Now need to decide what to do with cash accounts.

I remember Berkshire Hathaway tried to minimized dividends or capital gains so you basically had appreciation that could reset cost basis for person who might inherit it.

I was looking at expensive whole life insurance as a possible way to do inheritance to heirs but gut said no there must be a better way. Tax exempt could work i suppose but feel ho hum about that.

Has anyone bought growth stock just for capital appreciation that they either didn't use of donated to a charity for tax minimalization?

I was thinking how to screen for a stock that would work and had some ideas.
low or no dividend say <1% ,
increasing retained value
increasing funds from operation
low pe
> 50k stock exchanged daily (liquid)
plus if optionable

Am open to ways to think on this or even some holdings you think could be candidates. This would be a long term holding.

In past I had focused on acquiring dividends in defered holdings so a differt set to my sails.

Ty for any ideas or comments.
 
I would not pick any single stock. A black swan event could doom any company. Pick a low dividend, high growth sector fund or ETF like technology.
 
I like having BRK as a non-taxable way to grow money, until it's sold. Of course if it's inherited then it gets stepped up !

Since it's comprised of many businesses, I don't feel it's as risky as a single company.

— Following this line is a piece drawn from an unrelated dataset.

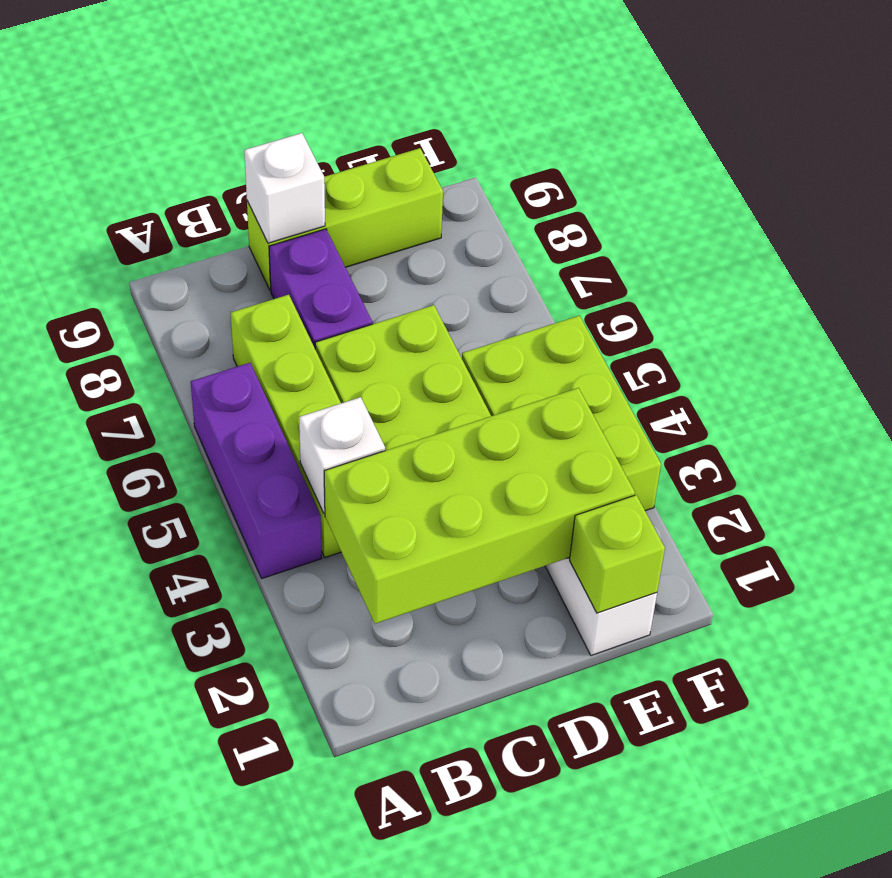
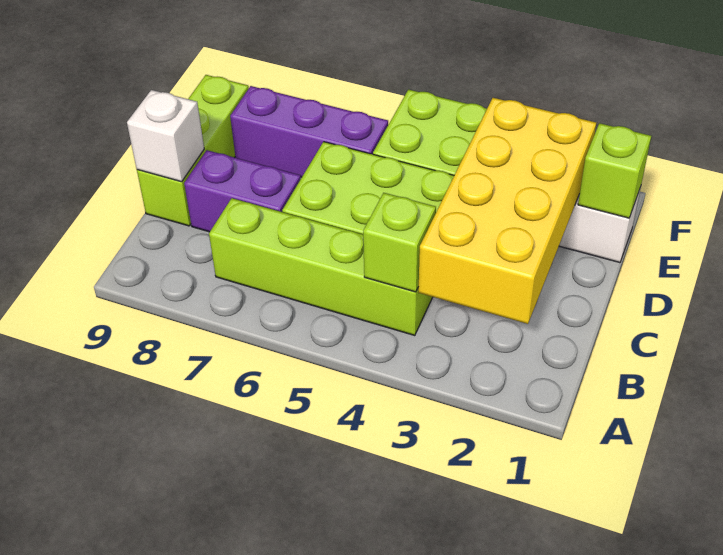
purple 1x3 brick [191,363,322,579] -> purple 1x3 brick moved to [230,86,388,177]
lime 2x4 brick [324,388,635,624] -> yellow 2x4 brick [418,98,596,324]
white 1x1 brick [299,397,385,513] -> lime 1x1 brick [363,193,436,292]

However, an ETF like VTI would achieve a similar goal with a small taxable event each year as it throws off 1.37% dividends. Same with SPY at a 1.29% dividend

What I like about the stock holding choice vs other choices like insurance, is that the future is hard to forecast and should you need the money, it's there to use.
 
Thanks these responses were the sort of things i was hoping to see.

Spy and some of the other indexes i already have so maybe I just shift more of that to the taxable accounts if the historic taxable payouts have been small.
 
I have also being trying to shift a portion of my taxable portfolio into ETFs with more of a growth factor and less dividend focused.

I am rather late to the party in this regard, but am looking at SCHG, but would probably dollar cost average in as it has had recent run-ups. (I am not saying that is the best strategy, as of course I could miss more gains, but it goes with my temperament.)
 
Look at SPHQ etf--does slightly better than the SP500, low dividend payout with 100 highest quality stocks in S&P500. Gets reset I think twice a year
 
Look at SPHQ etf--does slightly better than the SP500, low dividend payout with 100 highest quality stocks in S&P500. Gets reset I think twice a year
Never have seen this before... thanks... I think I will buy some...

It was interesting back when I was in college... I took a portfolio class and one time I was telling the prof how to beat the DOW... rank all 30 of the stocks and choose the worst 1 to 5 of them and buy the rest... the likelyhood of them being at the top would be low so you would beat the DOW by whatever drag that stock would have on the index.... this is similar thinking...

Now, will they actually pick the top 100? Probably not... but that 100 should be better than any other 100 that was picked... in theory that is... wonder if someone has tested it out??